| Casual Inference

Key idea: Use the model + PDP + bootstrap to understand how changing some input column from x_0 to x_1, by looking at how $\hat{y_0} and \hat{y_1}$ are affected
# -*- coding: utf-8 -*-
"""
Created on Sat May 25 23:31:46 2024

@author: louis
"""

import patsy
from sklearn.base import BaseEstimator, TransformerMixin

class FormulaTransformer(BaseEstimator, TransformerMixin):
    # Adapted from https://juanitorduz.github.io/formula_transformer/
    def __init__(self, formula):
        self.formula = formula
    
    def fit(self, X, y=None):
        dm = patsy.dmatrix(self.formula, X)
        self.design_info = dm.design_info
        return self
    
    def transform(self, X):
        X_formula = patsy.dmatrix(formula_like=self.formula, data=X)
        columns = X_formula.design_info.column_names
        X_formula = patsy.build_design_matrices([self.design_info], X, return_type='dataframe')[0]
        return X_formula


from matplotlib import pyplot as plt
import seaborn as sns
import numpy as np
import pandas as pd 
from statsmodels.api import formula as smf
from sklearn.pipeline import make_pipeline
from sklearn.ensemble import RandomForestRegressor

df = pd.read_csv('https://vincentarelbundock.github.io/Rdatasets/csv/AER/HousePrices.csv')
df = df.sort_values('lotsize')

X, y = df.drop('price', axis=1), df['price']

model = make_pipeline(FormulaTransformer('lotsize + bedrooms + bathrooms + stories + garage + driveway + recreation + fullbase + gasheat + aircon + prefer'), 
                       RandomForestRegressor(n_estimators=100))

model.fit(X, y)

# Draw the PDP
lotsize_range = np.linspace(np.min(X['lotsize']), np.max(X['lotsize']))

pdp_values = []
for lotsize in lotsize_range:
  X_pdp = X.copy()
  X_pdp['lotsize'] = lotsize
  pdp_values.append(np.mean(model.predict(X_pdp)))

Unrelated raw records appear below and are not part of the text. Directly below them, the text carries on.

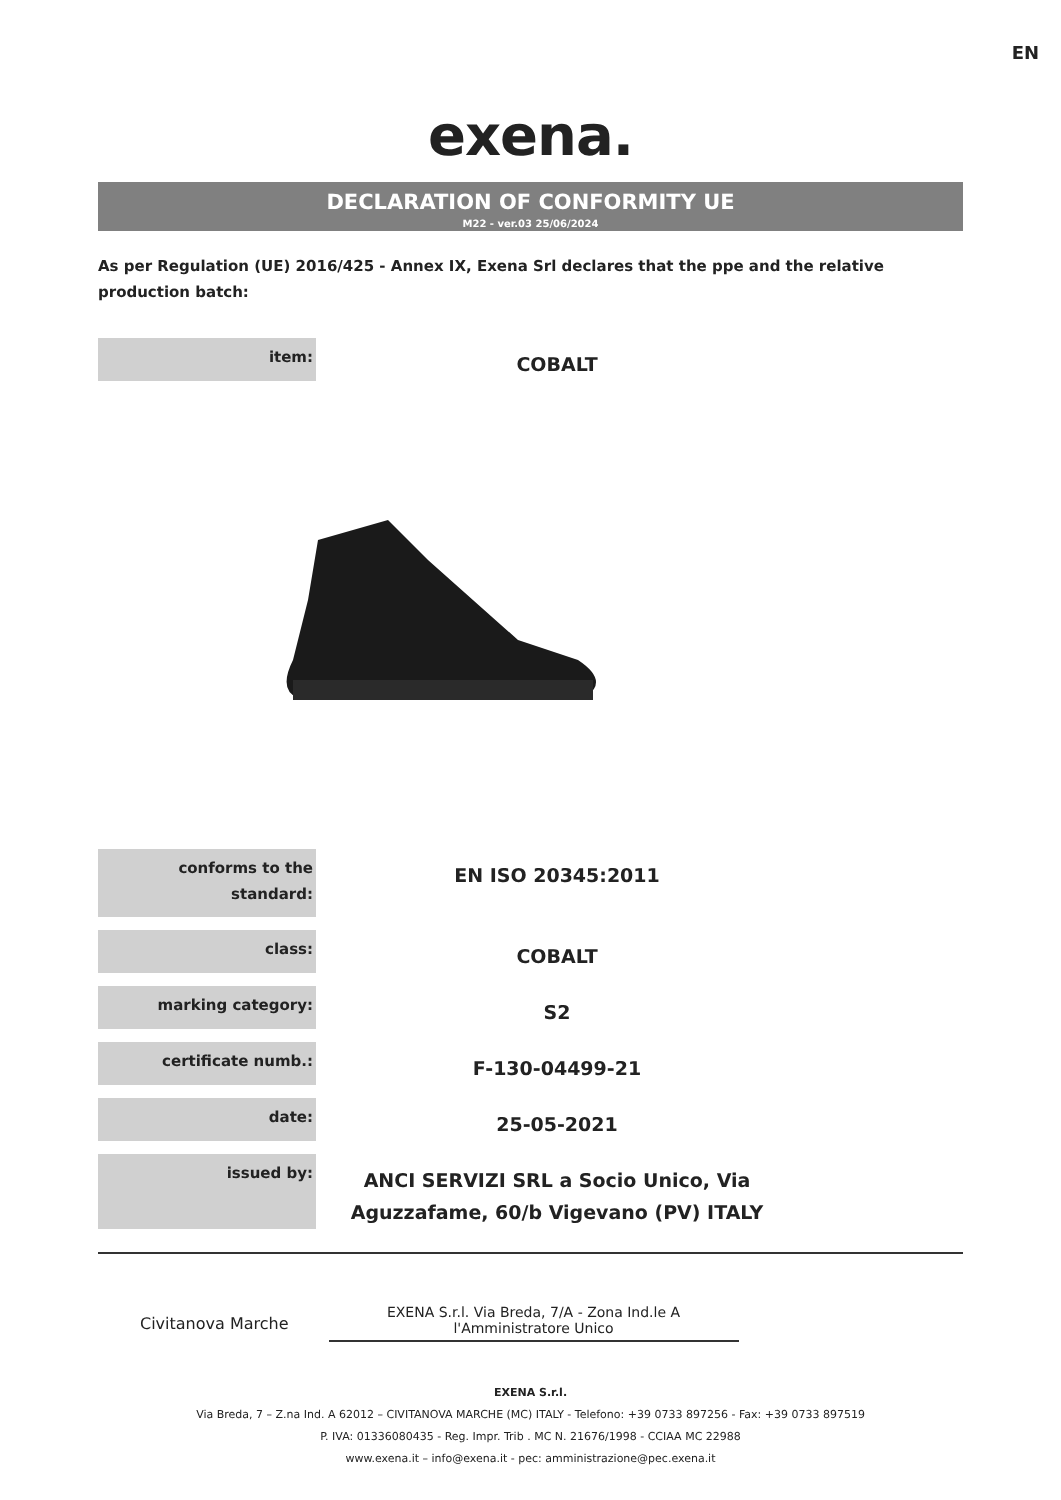EN
exena.
DECLARATION OF CONFORMITY UE
M22 - ver.03 25/06/2024
As per Regulation (UE) 2016/425 - Annex IX, Exena Srl declares that the ppe and the relative production batch:
| item: | COBALT |
| conforms to the standard: | EN ISO 20345:2011 |
| class: | COBALT |
| marking category: | S2 |
| certificate numb.: | F-130-04499-21 |
| date: | 25-05-2021 |
| issued by: | ANCI SERVIZI SRL a Socio Unico, Via Aguzzafame, 60/b Vigevano (PV) ITALY |
Civitanova Marche
EXENA S.r.l. Via Breda, 7/A - Zona Ind.le A
l'Amministratore Unico
EXENA S.r.l.
Via Breda, 7 – Z.na Ind. A 62012 – CIVITANOVA MARCHE (MC) ITALY - Telefono: +39 0733 897256 - Fax: +39 0733 897519
P. IVA: 01336080435 - Reg. Impr. Trib . MC N. 21676/1998 - CCIAA MC 22988
www.exena.it – info@exena.it - pec: amministrazione@pec.exena.it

plt.plot(lotsize_range, pdp_values)
plt.ylabel('Predicted house price')
plt.xlabel('Lotsize')
plt.title('Partial dependence plot for Lotsize vs Price for Random Forest')
plt.show()

# Draw the PDP
aircon_range = ['no', 'yes']

pdp_values = []
for aircon in aircon_range:
  X_pdp = X.copy()
  X_pdp['aircon'] = aircon
  pdp_values.append(np.mean(model.predict(X_pdp)))

plt.plot(aircon_range, pdp_values)
plt.ylabel('Predicted house price')
plt.xlabel('Aircon')
plt.title('Partial dependence plot for aircon vs Price for Random Forest')
plt.show()